* Request: Return only the lines from the top of the data down to the one that holds "X100095Y140479D01*", both included, without any pictures.

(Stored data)
____________________

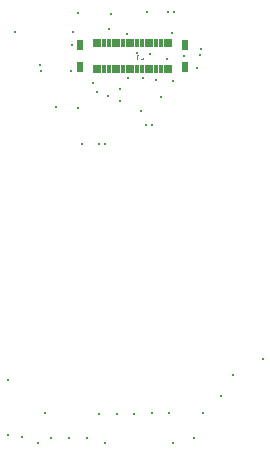
<source format=gbs>
G04*
G04 #@! TF.GenerationSoftware,Altium Limited,Altium Designer,22.10.1 (41)*
G04*
G04 Layer_Color=16711935*
%FSLAX25Y25*%
%MOIN*%
G70*
G04*
G04 #@! TF.SameCoordinates,B1027B8B-ED15-4388-B4B1-B9FDCE3A8B77*
G04*
G04*
G04 #@! TF.FilePolarity,Negative*
G04*
G01*
G75*
%ADD25C,0.00800*%
%ADD35R,0.02020X0.03753*%
%ADD36R,0.01800X0.02600*%
G36*
X98284Y142003D02*
X98314Y141958D01*
X98350Y141914D01*
X98383Y141875D01*
X98417Y141842D01*
X98442Y141814D01*
X98453Y141806D01*
X98461Y141798D01*
X98464Y141795D01*
X98466Y141792D01*
X98525Y141745D01*
X98583Y141701D01*
X98638Y141662D01*
X98694Y141632D01*
X98741Y141604D01*
X98760Y141593D01*
X98777Y141585D01*
X98791Y141576D01*
X98802Y141574D01*
X98807Y141568D01*
X98810D01*
Y141341D01*
X98769Y141357D01*
X98727Y141377D01*
X98685Y141396D01*
X98647Y141416D01*
X98613Y141432D01*
X98586Y141446D01*
X98569Y141457D01*
X98566Y141460D01*
X98563D01*
X98514Y141490D01*
X98469Y141521D01*
X98431Y141549D01*
X98400Y141574D01*
X98372Y141593D01*
X98356Y141610D01*
X98342Y141621D01*
X98339Y141623D01*
Y140125D01*
X98104D01*
Y142050D01*
X98256D01*
X98284Y142003D01*
D02*
G37*
G36*
X99563Y140720D02*
Y140662D01*
X99569Y140612D01*
X99572Y140571D01*
X99577Y140538D01*
X99583Y140513D01*
X99586Y140493D01*
X99591Y140482D01*
Y140479D01*
X99602Y140452D01*
X99616Y140429D01*
X99633Y140410D01*
X99647Y140391D01*
X99663Y140380D01*
X99674Y140368D01*
X99683Y140363D01*
X99685Y140360D01*
X99713Y140346D01*
X99741Y140335D01*
X99768Y140330D01*
X99793Y140324D01*
X99818Y140321D01*
X99835Y140319D01*
X99852D01*
X99896Y140321D01*
X99937Y140332D01*
X99971Y140344D01*
X100001Y140360D01*
X100023Y140374D01*
X100040Y140388D01*
X100051Y140396D01*
X100054Y140399D01*
X100068Y140416D01*
X100079Y140435D01*
X100095Y140479D01*
X100112Y140529D01*
X100120Y140579D01*
X100128Y140626D01*
Y140646D01*
X100131Y140662D01*
X100134Y140679D01*
Y140690D01*
Y140695D01*
Y140698D01*
X100364Y140665D01*
Y140612D01*
X100361Y140565D01*
X100353Y140518D01*
X100347Y140477D01*
X100336Y140438D01*
X100325Y140404D01*
X100314Y140371D01*
X100303Y140344D01*
X100289Y140319D01*
X100278Y140296D01*
X100267Y140277D01*
X100256Y140263D01*
X100248Y140252D01*
X100242Y140241D01*
X100239Y140238D01*
X100237Y140235D01*
X100209Y140211D01*
X100181Y140188D01*
X100151Y140169D01*
X100118Y140152D01*
X100054Y140128D01*
X99993Y140111D01*
X99935Y140100D01*
X99913Y140097D01*
X99890Y140094D01*
X99874Y140092D01*
X99849D01*
X99788Y140094D01*
X99732Y140103D01*
X99683Y140114D01*
X99638Y140128D01*
X99602Y140139D01*
X99577Y140150D01*
X99561Y140158D01*
X99555Y140161D01*
X99511Y140188D01*
X99472Y140222D01*
X99442Y140255D01*
X99414Y140285D01*
X99395Y140316D01*
X99381Y140338D01*
X99372Y140355D01*
X99370Y140357D01*
Y140360D01*
X99350Y140416D01*
X99334Y140474D01*
X99322Y140538D01*
X99317Y140598D01*
X99311Y140651D01*
Y140673D01*
X99309Y140695D01*
Y140712D01*
Y140723D01*
Y140731D01*
Y140734D01*
Y142042D01*
X99563D01*
Y140720D01*
D02*
G37*
D25*
X55000Y33600D02*
D03*
X109700Y149200D02*
D03*
X113900Y141600D02*
D03*
X119500Y143900D02*
D03*
X94700Y148809D02*
D03*
X76700Y149600D02*
D03*
X71200Y124400D02*
D03*
X84700Y129500D02*
D03*
X83500Y132500D02*
D03*
X95000Y134200D02*
D03*
X78600Y155900D02*
D03*
X85300Y22000D02*
D03*
X91300Y22200D02*
D03*
X101400Y156200D02*
D03*
X119233Y141733D02*
D03*
X126000Y28000D02*
D03*
X101100Y118500D02*
D03*
X103000D02*
D03*
X89500Y155500D02*
D03*
X88700Y150400D02*
D03*
X108000Y140500D02*
D03*
X78500Y124000D02*
D03*
X110500Y156000D02*
D03*
X108600D02*
D03*
X76000Y136500D02*
D03*
X99500Y123000D02*
D03*
X92500Y126500D02*
D03*
Y130500D02*
D03*
X118000Y137500D02*
D03*
X110000Y133000D02*
D03*
X104500Y133500D02*
D03*
X100000Y134000D02*
D03*
X102500Y142000D02*
D03*
X98000Y142500D02*
D03*
X76500Y145000D02*
D03*
X140000Y40500D02*
D03*
X79800Y112100D02*
D03*
X130000Y35000D02*
D03*
X55000Y15000D02*
D03*
X65000Y12500D02*
D03*
X67500Y22500D02*
D03*
X87500Y12500D02*
D03*
X120000Y22500D02*
D03*
X110000Y12500D02*
D03*
X57600Y149400D02*
D03*
X106200Y127700D02*
D03*
X117000Y14100D02*
D03*
X108900Y22500D02*
D03*
X103000D02*
D03*
X97200Y22300D02*
D03*
X81500Y14100D02*
D03*
X75500Y14000D02*
D03*
X69600D02*
D03*
X59800Y14500D02*
D03*
X65700Y138600D02*
D03*
X65967Y136433D02*
D03*
X88500Y128200D02*
D03*
X87500Y112100D02*
D03*
X85600D02*
D03*
D35*
X113964Y137849D02*
D03*
Y145133D02*
D03*
X79236D02*
D03*
Y137849D02*
D03*
D36*
X109200Y145783D02*
D03*
X107625D02*
D03*
X106050D02*
D03*
X104475D02*
D03*
X102900D02*
D03*
X101325D02*
D03*
X99750D02*
D03*
X98175D02*
D03*
X96600D02*
D03*
X95025D02*
D03*
X93450D02*
D03*
X91875D02*
D03*
X90300D02*
D03*
X88725D02*
D03*
X87150D02*
D03*
X85575D02*
D03*
X84000D02*
D03*
Y137200D02*
D03*
X85575D02*
D03*
X87150D02*
D03*
X88725D02*
D03*
X90300D02*
D03*
X91875D02*
D03*
X93450D02*
D03*
X95025D02*
D03*
X96600D02*
D03*
X98175D02*
D03*
X99750D02*
D03*
X101325D02*
D03*
X102900D02*
D03*
X104475D02*
D03*
X106050D02*
D03*
X107625D02*
D03*
X109200D02*
D03*
M02*

</source>
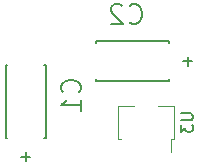
<source format=gbr>
%TF.GenerationSoftware,KiCad,Pcbnew,7.0.8*%
%TF.CreationDate,2024-02-04T18:47:11+02:00*%
%TF.ProjectId,QL_MDV_Control,514c5f4d-4456-45f4-936f-6e74726f6c2e,rev?*%
%TF.SameCoordinates,PX62a23e8PY5bc46e8*%
%TF.FileFunction,Legend,Bot*%
%TF.FilePolarity,Positive*%
%FSLAX46Y46*%
G04 Gerber Fmt 4.6, Leading zero omitted, Abs format (unit mm)*
G04 Created by KiCad (PCBNEW 7.0.8) date 2024-02-04 18:47:11*
%MOMM*%
%LPD*%
G01*
G04 APERTURE LIST*
%ADD10C,0.150000*%
%ADD11C,0.152400*%
%ADD12C,0.120000*%
G04 APERTURE END LIST*
D10*
X19040332Y91895D02*
X19118428Y13799D01*
X19118428Y13799D02*
X19352713Y-64296D01*
X19352713Y-64296D02*
X19508904Y-64296D01*
X19508904Y-64296D02*
X19743190Y13799D01*
X19743190Y13799D02*
X19899380Y169990D01*
X19899380Y169990D02*
X19977475Y326180D01*
X19977475Y326180D02*
X20055571Y638561D01*
X20055571Y638561D02*
X20055571Y872847D01*
X20055571Y872847D02*
X19977475Y1185228D01*
X19977475Y1185228D02*
X19899380Y1341419D01*
X19899380Y1341419D02*
X19743190Y1497609D01*
X19743190Y1497609D02*
X19508904Y1575704D01*
X19508904Y1575704D02*
X19352713Y1575704D01*
X19352713Y1575704D02*
X19118428Y1497609D01*
X19118428Y1497609D02*
X19040332Y1419514D01*
X18415571Y1419514D02*
X18337475Y1497609D01*
X18337475Y1497609D02*
X18181285Y1575704D01*
X18181285Y1575704D02*
X17790809Y1575704D01*
X17790809Y1575704D02*
X17634618Y1497609D01*
X17634618Y1497609D02*
X17556523Y1419514D01*
X17556523Y1419514D02*
X17478428Y1263323D01*
X17478428Y1263323D02*
X17478428Y1107133D01*
X17478428Y1107133D02*
X17556523Y872847D01*
X17556523Y872847D02*
X18493666Y-64296D01*
X18493666Y-64296D02*
X17478428Y-64296D01*
X23382319Y-7650595D02*
X24191842Y-7650595D01*
X24191842Y-7650595D02*
X24287080Y-7698214D01*
X24287080Y-7698214D02*
X24334700Y-7745833D01*
X24334700Y-7745833D02*
X24382319Y-7841071D01*
X24382319Y-7841071D02*
X24382319Y-8031547D01*
X24382319Y-8031547D02*
X24334700Y-8126785D01*
X24334700Y-8126785D02*
X24287080Y-8174404D01*
X24287080Y-8174404D02*
X24191842Y-8222023D01*
X24191842Y-8222023D02*
X23382319Y-8222023D01*
X23382319Y-8602976D02*
X23382319Y-9222023D01*
X23382319Y-9222023D02*
X23763271Y-8888690D01*
X23763271Y-8888690D02*
X23763271Y-9031547D01*
X23763271Y-9031547D02*
X23810890Y-9126785D01*
X23810890Y-9126785D02*
X23858509Y-9174404D01*
X23858509Y-9174404D02*
X23953747Y-9222023D01*
X23953747Y-9222023D02*
X24191842Y-9222023D01*
X24191842Y-9222023D02*
X24287080Y-9174404D01*
X24287080Y-9174404D02*
X24334700Y-9126785D01*
X24334700Y-9126785D02*
X24382319Y-9031547D01*
X24382319Y-9031547D02*
X24382319Y-8745833D01*
X24382319Y-8745833D02*
X24334700Y-8650595D01*
X24334700Y-8650595D02*
X24287080Y-8602976D01*
X14756305Y-5852267D02*
X14834401Y-5774171D01*
X14834401Y-5774171D02*
X14912496Y-5539886D01*
X14912496Y-5539886D02*
X14912496Y-5383695D01*
X14912496Y-5383695D02*
X14834401Y-5149409D01*
X14834401Y-5149409D02*
X14678210Y-4993219D01*
X14678210Y-4993219D02*
X14522020Y-4915124D01*
X14522020Y-4915124D02*
X14209639Y-4837028D01*
X14209639Y-4837028D02*
X13975353Y-4837028D01*
X13975353Y-4837028D02*
X13662972Y-4915124D01*
X13662972Y-4915124D02*
X13506781Y-4993219D01*
X13506781Y-4993219D02*
X13350591Y-5149409D01*
X13350591Y-5149409D02*
X13272496Y-5383695D01*
X13272496Y-5383695D02*
X13272496Y-5539886D01*
X13272496Y-5539886D02*
X13350591Y-5774171D01*
X13350591Y-5774171D02*
X13428686Y-5852267D01*
X14912496Y-7414171D02*
X14912496Y-6477028D01*
X14912496Y-6945600D02*
X13272496Y-6945600D01*
X13272496Y-6945600D02*
X13506781Y-6789409D01*
X13506781Y-6789409D02*
X13662972Y-6633219D01*
X13662972Y-6633219D02*
X13741067Y-6477028D01*
D11*
%TO.C,C2*%
X23948600Y-2844000D02*
X23948600Y-3606000D01*
X23567600Y-3225000D02*
X24329600Y-3225000D01*
X22373800Y-4926800D02*
X16176200Y-4926800D01*
X22373800Y-4774400D02*
X22373800Y-4926800D01*
X22373800Y-1523200D02*
X22373800Y-1675600D01*
X16176200Y-4926800D02*
X16176200Y-4774400D01*
X16176200Y-1675600D02*
X16176200Y-1523200D01*
X16176200Y-1523200D02*
X22373800Y-1523200D01*
D12*
%TO.C,U3*%
X22557500Y-10912500D02*
X22557500Y-9772500D01*
X18067500Y-9772500D02*
X18297500Y-9772500D01*
X22787500Y-9772500D02*
X22557500Y-9772500D01*
X22787500Y-9772500D02*
X22787500Y-7052500D01*
X18067500Y-7052500D02*
X18067500Y-9772500D01*
X19377500Y-7052500D02*
X18067500Y-7052500D01*
X22787500Y-7052500D02*
X21477500Y-7052500D01*
D11*
%TO.C,C1*%
X10631000Y-11307200D02*
X9869000Y-11307200D01*
X10250000Y-10926200D02*
X10250000Y-11688200D01*
X8548200Y-9732400D02*
X8548200Y-3534800D01*
X8700600Y-9732400D02*
X8548200Y-9732400D01*
X11951800Y-9732400D02*
X11799400Y-9732400D01*
X8548200Y-3534800D02*
X8700600Y-3534800D01*
X11799400Y-3534800D02*
X11951800Y-3534800D01*
X11951800Y-3534800D02*
X11951800Y-9732400D01*
%TD*%
M02*

</source>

____________________

* Result:
<source format=gbs>
G04*
G04 #@! TF.GenerationSoftware,Altium Limited,Altium Designer,22.10.1 (41)*
G04*
G04 Layer_Color=16711935*
%FSLAX25Y25*%
%MOIN*%
G70*
G04*
G04 #@! TF.SameCoordinates,B1027B8B-ED15-4388-B4B1-B9FDCE3A8B77*
G04*
G04*
G04 #@! TF.FilePolarity,Negative*
G04*
G01*
G75*
%ADD25C,0.00800*%
%ADD35R,0.02020X0.03753*%
%ADD36R,0.01800X0.02600*%
G36*
X98284Y142003D02*
X98314Y141958D01*
X98350Y141914D01*
X98383Y141875D01*
X98417Y141842D01*
X98442Y141814D01*
X98453Y141806D01*
X98461Y141798D01*
X98464Y141795D01*
X98466Y141792D01*
X98525Y141745D01*
X98583Y141701D01*
X98638Y141662D01*
X98694Y141632D01*
X98741Y141604D01*
X98760Y141593D01*
X98777Y141585D01*
X98791Y141576D01*
X98802Y141574D01*
X98807Y141568D01*
X98810D01*
Y141341D01*
X98769Y141357D01*
X98727Y141377D01*
X98685Y141396D01*
X98647Y141416D01*
X98613Y141432D01*
X98586Y141446D01*
X98569Y141457D01*
X98566Y141460D01*
X98563D01*
X98514Y141490D01*
X98469Y141521D01*
X98431Y141549D01*
X98400Y141574D01*
X98372Y141593D01*
X98356Y141610D01*
X98342Y141621D01*
X98339Y141623D01*
Y140125D01*
X98104D01*
Y142050D01*
X98256D01*
X98284Y142003D01*
D02*
G37*
G36*
X99563Y140720D02*
Y140662D01*
X99569Y140612D01*
X99572Y140571D01*
X99577Y140538D01*
X99583Y140513D01*
X99586Y140493D01*
X99591Y140482D01*
Y140479D01*
X99602Y140452D01*
X99616Y140429D01*
X99633Y140410D01*
X99647Y140391D01*
X99663Y140380D01*
X99674Y140368D01*
X99683Y140363D01*
X99685Y140360D01*
X99713Y140346D01*
X99741Y140335D01*
X99768Y140330D01*
X99793Y140324D01*
X99818Y140321D01*
X99835Y140319D01*
X99852D01*
X99896Y140321D01*
X99937Y140332D01*
X99971Y140344D01*
X100001Y140360D01*
X100023Y140374D01*
X100040Y140388D01*
X100051Y140396D01*
X100054Y140399D01*
X100068Y140416D01*
X100079Y140435D01*
X100095Y140479D01*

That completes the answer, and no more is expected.